Here is a Red Wings pumpkin I did by request for a customer. Thought it turned out pretty cool.


----------



## RoxyBlue (Oct 6, 2008)

You have quite a knack for these more complicated designs, K I'm happy if I can just get the eyes on my jacks to look even:jol:


----------



## Buzz (Aug 26, 2011)

Looks great... nice work.

What do you do keep it good till Halloween? I usually wait until about a week before the big night so they don't rot.


----------



## MrGrimm (May 19, 2009)

Haha! You've got patience my friend! Carving out the wings must have been something.

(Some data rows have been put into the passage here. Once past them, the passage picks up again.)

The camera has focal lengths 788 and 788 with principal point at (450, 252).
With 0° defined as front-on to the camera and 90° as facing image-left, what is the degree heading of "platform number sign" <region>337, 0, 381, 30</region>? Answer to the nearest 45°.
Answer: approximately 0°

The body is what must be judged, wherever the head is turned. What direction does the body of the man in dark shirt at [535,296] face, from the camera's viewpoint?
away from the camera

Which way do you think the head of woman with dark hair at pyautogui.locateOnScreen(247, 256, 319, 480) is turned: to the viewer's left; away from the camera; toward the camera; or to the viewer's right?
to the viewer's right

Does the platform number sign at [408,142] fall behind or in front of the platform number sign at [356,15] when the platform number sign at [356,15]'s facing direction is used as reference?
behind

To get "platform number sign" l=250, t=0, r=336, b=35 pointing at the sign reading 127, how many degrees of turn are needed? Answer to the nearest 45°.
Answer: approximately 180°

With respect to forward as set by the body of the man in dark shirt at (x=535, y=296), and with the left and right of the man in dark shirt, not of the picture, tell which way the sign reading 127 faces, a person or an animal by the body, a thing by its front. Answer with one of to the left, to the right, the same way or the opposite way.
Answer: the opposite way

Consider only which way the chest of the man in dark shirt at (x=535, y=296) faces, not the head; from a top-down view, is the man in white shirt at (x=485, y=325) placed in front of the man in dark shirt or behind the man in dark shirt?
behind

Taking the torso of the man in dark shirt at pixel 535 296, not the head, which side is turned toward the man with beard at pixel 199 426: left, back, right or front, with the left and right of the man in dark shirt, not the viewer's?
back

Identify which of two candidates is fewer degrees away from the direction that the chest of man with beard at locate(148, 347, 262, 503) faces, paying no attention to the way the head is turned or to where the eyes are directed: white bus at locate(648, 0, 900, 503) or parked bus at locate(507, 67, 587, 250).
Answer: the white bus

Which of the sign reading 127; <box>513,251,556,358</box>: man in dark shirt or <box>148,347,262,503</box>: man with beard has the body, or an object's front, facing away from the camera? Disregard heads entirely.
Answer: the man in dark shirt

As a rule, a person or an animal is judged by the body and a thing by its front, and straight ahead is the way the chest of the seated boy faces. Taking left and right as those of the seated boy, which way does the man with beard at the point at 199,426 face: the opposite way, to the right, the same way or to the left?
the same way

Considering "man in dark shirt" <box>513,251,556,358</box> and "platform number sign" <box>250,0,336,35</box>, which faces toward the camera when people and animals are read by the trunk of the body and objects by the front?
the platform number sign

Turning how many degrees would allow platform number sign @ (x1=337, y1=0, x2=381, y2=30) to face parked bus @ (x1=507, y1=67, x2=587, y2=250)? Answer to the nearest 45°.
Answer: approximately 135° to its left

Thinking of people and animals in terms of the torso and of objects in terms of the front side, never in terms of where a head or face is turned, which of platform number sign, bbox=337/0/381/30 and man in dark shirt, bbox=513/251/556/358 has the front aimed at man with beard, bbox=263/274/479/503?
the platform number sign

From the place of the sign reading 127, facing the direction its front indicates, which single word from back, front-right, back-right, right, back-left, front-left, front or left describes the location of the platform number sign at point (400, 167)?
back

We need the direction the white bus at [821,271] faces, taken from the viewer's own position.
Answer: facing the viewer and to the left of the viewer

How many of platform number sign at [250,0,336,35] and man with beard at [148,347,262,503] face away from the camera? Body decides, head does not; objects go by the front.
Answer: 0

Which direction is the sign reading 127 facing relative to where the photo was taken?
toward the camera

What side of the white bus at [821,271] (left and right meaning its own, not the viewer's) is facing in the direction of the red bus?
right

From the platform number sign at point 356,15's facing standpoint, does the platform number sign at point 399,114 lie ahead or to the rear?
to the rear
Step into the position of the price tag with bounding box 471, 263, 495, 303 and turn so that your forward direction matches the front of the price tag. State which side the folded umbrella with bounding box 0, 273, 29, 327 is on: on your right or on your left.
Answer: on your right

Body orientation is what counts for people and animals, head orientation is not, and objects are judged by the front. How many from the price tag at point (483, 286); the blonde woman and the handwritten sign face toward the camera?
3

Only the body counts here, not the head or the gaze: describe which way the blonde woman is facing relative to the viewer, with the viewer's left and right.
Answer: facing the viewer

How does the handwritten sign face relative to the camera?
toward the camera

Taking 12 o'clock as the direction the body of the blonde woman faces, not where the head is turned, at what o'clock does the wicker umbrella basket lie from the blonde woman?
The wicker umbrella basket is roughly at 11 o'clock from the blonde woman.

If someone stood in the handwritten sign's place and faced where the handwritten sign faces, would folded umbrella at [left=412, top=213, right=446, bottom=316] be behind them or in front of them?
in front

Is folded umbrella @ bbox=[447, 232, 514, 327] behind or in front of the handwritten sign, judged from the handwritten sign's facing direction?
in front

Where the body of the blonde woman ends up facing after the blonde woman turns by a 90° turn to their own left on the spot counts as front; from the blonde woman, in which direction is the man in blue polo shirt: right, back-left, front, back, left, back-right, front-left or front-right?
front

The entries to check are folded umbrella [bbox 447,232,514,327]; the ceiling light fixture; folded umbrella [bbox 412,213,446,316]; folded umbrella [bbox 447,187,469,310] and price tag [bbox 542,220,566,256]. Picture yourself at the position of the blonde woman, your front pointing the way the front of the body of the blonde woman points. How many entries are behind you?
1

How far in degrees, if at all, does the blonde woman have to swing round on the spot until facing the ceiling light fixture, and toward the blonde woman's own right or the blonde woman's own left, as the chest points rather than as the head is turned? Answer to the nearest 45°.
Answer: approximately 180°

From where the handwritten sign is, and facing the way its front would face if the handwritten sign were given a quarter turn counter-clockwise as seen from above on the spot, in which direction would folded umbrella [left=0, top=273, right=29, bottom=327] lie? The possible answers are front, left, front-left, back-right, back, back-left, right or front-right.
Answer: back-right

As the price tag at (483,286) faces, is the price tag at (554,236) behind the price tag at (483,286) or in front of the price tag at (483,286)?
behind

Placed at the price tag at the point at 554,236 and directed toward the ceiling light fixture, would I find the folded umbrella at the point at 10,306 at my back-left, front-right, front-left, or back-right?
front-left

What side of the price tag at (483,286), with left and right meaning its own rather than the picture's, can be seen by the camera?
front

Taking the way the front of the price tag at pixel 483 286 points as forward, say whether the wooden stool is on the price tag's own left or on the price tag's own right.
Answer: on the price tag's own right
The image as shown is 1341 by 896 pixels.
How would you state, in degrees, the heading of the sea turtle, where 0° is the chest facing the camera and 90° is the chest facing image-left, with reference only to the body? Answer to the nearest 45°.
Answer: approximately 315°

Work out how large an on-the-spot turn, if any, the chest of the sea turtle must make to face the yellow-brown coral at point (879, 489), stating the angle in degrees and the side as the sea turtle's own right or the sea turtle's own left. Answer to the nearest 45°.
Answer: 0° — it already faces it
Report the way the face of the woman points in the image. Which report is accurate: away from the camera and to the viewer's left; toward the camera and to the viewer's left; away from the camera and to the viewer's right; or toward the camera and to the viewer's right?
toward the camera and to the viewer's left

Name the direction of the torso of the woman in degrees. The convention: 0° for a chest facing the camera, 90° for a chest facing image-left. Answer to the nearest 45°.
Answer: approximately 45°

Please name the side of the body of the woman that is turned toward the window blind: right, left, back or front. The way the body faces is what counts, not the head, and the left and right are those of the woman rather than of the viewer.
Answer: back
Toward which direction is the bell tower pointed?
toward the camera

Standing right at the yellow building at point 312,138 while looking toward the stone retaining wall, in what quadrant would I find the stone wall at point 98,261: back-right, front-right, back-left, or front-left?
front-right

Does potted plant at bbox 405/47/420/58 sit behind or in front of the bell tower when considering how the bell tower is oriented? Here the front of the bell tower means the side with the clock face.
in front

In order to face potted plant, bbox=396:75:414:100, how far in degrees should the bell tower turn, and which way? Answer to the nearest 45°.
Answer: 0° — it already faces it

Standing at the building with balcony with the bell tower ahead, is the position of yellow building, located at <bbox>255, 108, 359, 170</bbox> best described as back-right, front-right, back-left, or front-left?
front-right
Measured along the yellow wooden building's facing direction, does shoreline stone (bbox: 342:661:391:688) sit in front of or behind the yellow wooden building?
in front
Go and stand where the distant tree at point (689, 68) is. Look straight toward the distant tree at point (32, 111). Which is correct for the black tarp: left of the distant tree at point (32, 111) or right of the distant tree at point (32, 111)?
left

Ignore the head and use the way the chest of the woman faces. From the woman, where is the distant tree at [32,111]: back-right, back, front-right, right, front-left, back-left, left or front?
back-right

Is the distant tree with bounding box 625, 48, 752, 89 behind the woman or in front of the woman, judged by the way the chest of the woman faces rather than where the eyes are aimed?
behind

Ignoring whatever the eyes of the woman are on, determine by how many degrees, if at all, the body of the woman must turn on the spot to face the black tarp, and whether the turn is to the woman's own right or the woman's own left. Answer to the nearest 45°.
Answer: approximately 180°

Good job, but I'd give you five stars for a Montreal Canadiens pumpkin!


----------



## fick209 (Aug 31, 2009)

I certainly do not have enough patience for any carving like that. Great job, kprimm!


----------



## spinachetr (Nov 9, 2009)

You did an awesome job with the carving, and it looks like you put a lot of time and effort into it. But it would look much better if it was a Pittsburgh Penguin pumpkin....just sayin. Go Pens!!


----------



## ouizul1 (May 22, 2010)

spinachetr said:


> ....just sayin. Go Pens!!


Ohhhh...someone is asking for the penalty box.


----------



## MrGrimm (May 19, 2009)

I say he gets 5 and a game!


----------